"Remember when you interviewed, and you were asked what you thought about science fiction? ... We ask that question because the people who watch Godzilla movies and Jurassic Park movies are fundamentally better prepared for the reality of this place."
Jamie is working for a food-delivery startup in New York City when the pandemic hits. Cue Jamie's demotion to deliverator (one of several nods to Neal Stephenson's Snow Crash) and Jamie struggling to make ends meet. Luckily, one of Jamie's clients is an old friend, and offers Jamie a job 'working with large animals'. The animals are indeed large; they do not inhabit the same Earth as Jamie; and their improbable biology is lovingly explored by Scalzi, who says in the Afterword that he thinks of this novel as a 'three minute pop song' to put a smile on the reader's face. I found it vastly enjoyable in a very geeky (or nerdy) way: plenty of genre references, a gleeful mashup of 'real' science and wild speculation, evil billionaires with selfish goals, and a diverse cast of, mostly, scientists. (Jamie, who's there to lift things, is the odd one out, having only a masters in science fiction.)

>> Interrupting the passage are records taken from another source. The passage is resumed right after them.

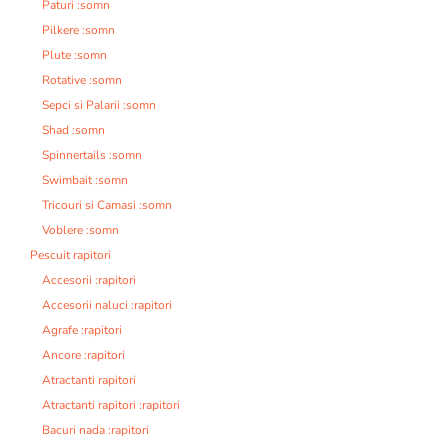
Paturi :somn
Pilkere :somn
Plute :somn
Rotative :somn
Sepci si Palarii :somn
Shad :somn
Spinnertails :somn
Swimbait :somn
Tricouri si Camasi :somn
Voblere :somn
Pescuit rapitori
Accesorii :rapitori
Accesorii naluci :rapitori
Agrafe :rapitori
Ancore :rapitori
Atractanti rapitori
Atractanti rapitori :rapitori
Bacuri nada :rapitori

I was trying to work out what the actual plot reminded me of, and my conclusion is that it's a typical children's / YA adventure story: plucky kids -- or in this case newbies, the four most recently-recruited employees -- team up with a maverick pilot to save the world. But really this is a novel about friendship, and geekery, and pheremones, and what it says on the cover. (Oh, and the epic romance of Edward and Bella.) Vastly enjoyable, very funny -- mostly because of the dialogue -- and a great antidote to pandemic-related woes.